Havalar kısa bir süre sıcaklaşmaya başladıktan sonra geri eskisi gibi soğumaya başlamıştı. Zvetred ne kadar da garip bir hava durumuna sahipti. Duygular, hisler gibi belirsiz, değişkendi ve yine duygular ve hisler gibi ne olduğu, nasıl olduğu belliydi. Yine de güzeldi, her şeye rağmen ahenkliydi bir şekilde. Bir şekilde, karmaşık birçok şey bir arada düzenliydi ve de güzel. Aslında uyumlu olmak belkide benzer olmak yerine farklı iki ya da daha fazla şeyin bir arada olabilmeyi sağlayabilmesiydi.
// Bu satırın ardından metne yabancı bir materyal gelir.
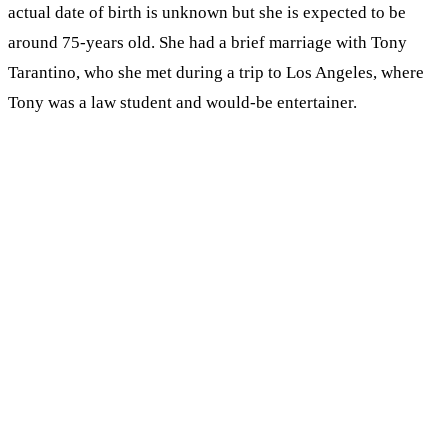
actual date of birth is unknown but she is expected to be
around 75-years old. She had a brief marriage with Tony
Tarantino, who she met during a trip to Los Angeles, where
Tony was a law student and would-be entertainer.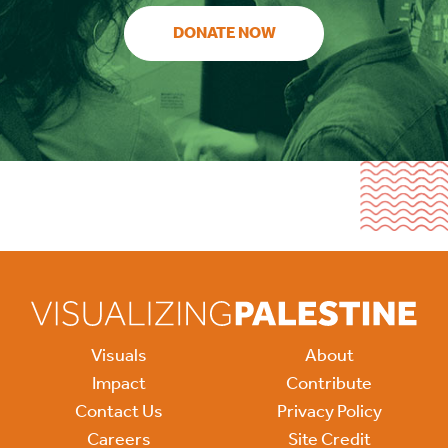
DONATE NOW
Visuals
About
Impact
Contribute
Contact Us
Privacy Policy
Careers
Site Credit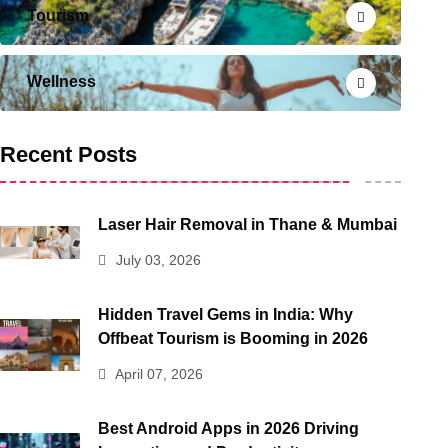
Tourism
Wellness
Recent Posts
Laser Hair Removal in Thane & Mumbai
July 03, 2026
Hidden Travel Gems in India: Why
Offbeat Tourism is Booming in 2026
April 07, 2026
Best Android Apps in 2026 Driving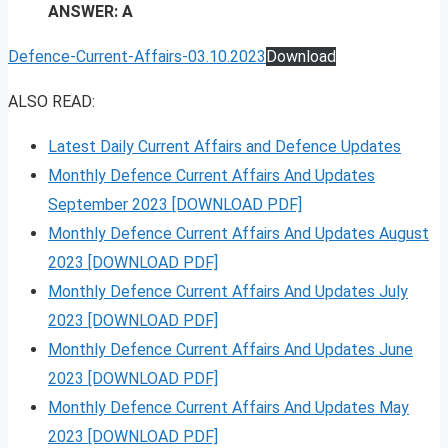
ANSWER: A
Defence-Current-Affairs-03.10.2023
Download
ALSO READ:
Latest Daily Current Affairs and Defence Updates
Monthly Defence Current Affairs And Updates
September 2023 [DOWNLOAD PDF]
Monthly Defence Current Affairs And Updates August
2023 [DOWNLOAD PDF]
Monthly Defence Current Affairs And Updates July
2023 [DOWNLOAD PDF]
Monthly Defence Current Affairs And Updates June
2023 [DOWNLOAD PDF]
Monthly Defence Current Affairs And Updates May
2023 [DOWNLOAD PDF]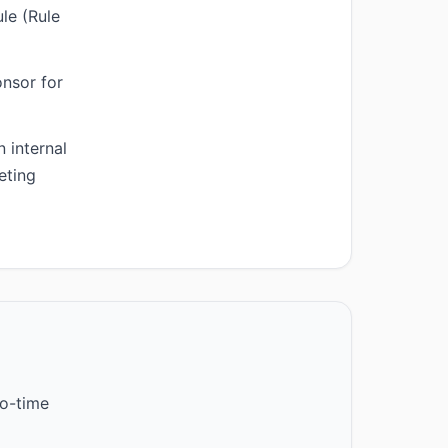
le (Rule
onsor for
 internal
eting
o-time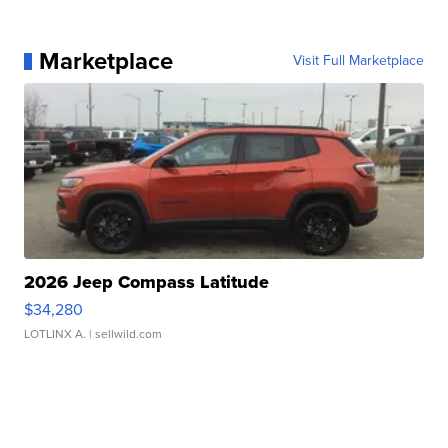
Marketplace
Visit Full Marketplace
2026 Jeep Compass Latitude
$34,280
LOTLINX A.
| sellwild.com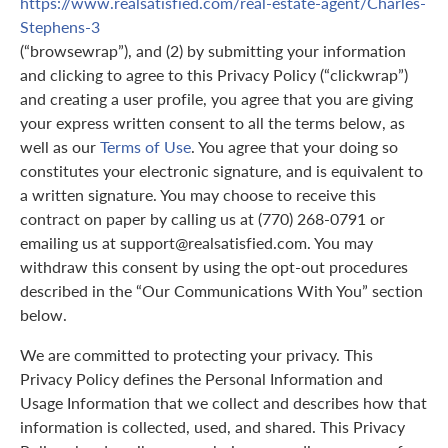
https://www.realsatisfied.com/real-estate-agent/Charles-
Stephens-3
(“browsewrap”), and (2) by submitting your information
and clicking to agree to this Privacy Policy (“clickwrap”)
and creating a user profile, you agree that you are giving
your express written consent to all the terms below, as
well as our
Terms of Use
. You agree that your doing so
constitutes your electronic signature, and is equivalent to
a written signature. You may choose to receive this
contract on paper by calling us at (770) 268-0791 or
emailing us at support@realsatisfied.com. You may
withdraw this consent by using the opt-out procedures
described in the “Our Communications With You” section
below.
We are committed to protecting your privacy. This
Privacy Policy defines the Personal Information and
Usage Information that we collect and describes how that
information is collected, used, and shared. This Privacy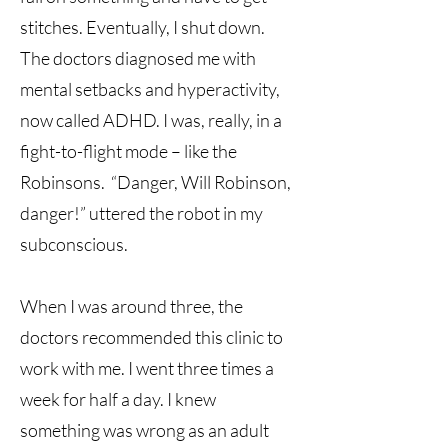
stitches. Eventually, I shut down.
The doctors diagnosed me with
mental setbacks and hyperactivity,
now called ADHD. I was, really, in a
fight-to-flight mode – like the
Robinsons. “Danger, Will Robinson,
danger!” uttered the robot in my
subconscious.
When I was around three, the
doctors recommended this clinic to
work with me. I went three times a
week for half a day. I knew
something was wrong as an adult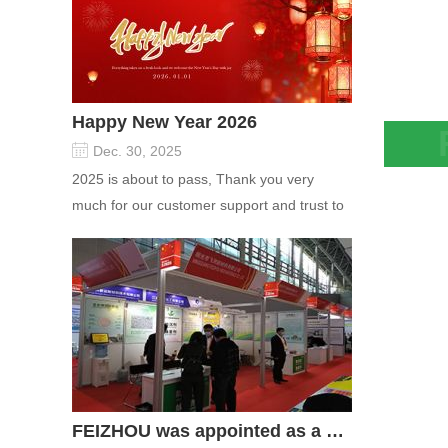
Happy New Year 2026
Dec. 30, 2025
Zeoli
2025 is about to pass, Thank you very
Adsor
much for our customer support and trust to
For D
our company On this significant oc...
Elect
FEIZHOU was appointed as a director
Canımızı ne acıtır? Neden farklılık insana bazen suskunluk, bazen yalnızlık ve bazen dışlanmışlık hissettirir? Canımızı farkındalık yakar mı? Ne şekilde olursa olsun bir yere gittiğinizde ortama uymuyorsanız, yani benzer değilseniz içinizde birkaç farklı his oluşuyor; Daha üstün hissetmek, yalnız kalmak, dışlanmak, aşağılık hissetmek veya öfkelenmek. Peki, neden uyum sağlayamayız ki? Oysa ki doğa, içinde birbirine zıt olanları uyumlu bir şekilde yaşatabilir. Bazen değişmek zorunda kalırsınız fakat kendiniz için değişirsiniz. Evrim sürecinde canlılar herhangi bir canlıya daha iyi bir besin olabilmek için değişmezler ya da herhangi bir canlıya daha uyumlu olabilmek için de değişmezler. Doğa değişiyor ama kendisi için yapıyor bunu ve insanlar değişirken kendisi yerine toplumu seçiyor. İnsan kendini av etmeyi kabul edebilen tek varlık gibi görünüyor. Çünkü topluma ayak uydurabilmek için değişmeyi istemek sadece insanlara ait kalıyor ve doğa insandan daha az gelişmiş hali ile insandan daha mantıklı davranıyor. İnsanlar ne kadar gelişmiş bir beyne sahipte olsa ve her rengi görselerde dünyaya karşı siyah beyaz bakıyorlar ve de kendilerince yazdıkları kuralları sadece kendine uygulamak yerine diğer insanlara da bunu uygulamaları için zorluyorlar. Toplum içinde tamamen bir aynılık istiyorlar. Bu aynılık kendilerince yarattıkları bir aynılık. Herhangi birisi herkesin kendince takılmasını herkesin ciddiyetsiz olmasını bekleyip, herkesin şakalarını anlamasını ister. Ciddi ortamlara gelemez ya da böyle ortamlar ile dalga geçer ve bir başkası herkesin ciddi olmasını, herkesin disiplinli, temiz, sakin ve çalışkan olmasını ister. Böyle olmayan bir toplumun içinde bulunamaz, bulunursa huzursuzlanır. Bunun gibi herkesin ya da çoğu insanın kafasında bir aynılık algısı vardır. Şimdilik bu kadar yeterli. Hazırlanıp dışarı çıkmam gerekiyor. Bugün Açelya'ya hazırladığım güzel bir masalı anlatacağım.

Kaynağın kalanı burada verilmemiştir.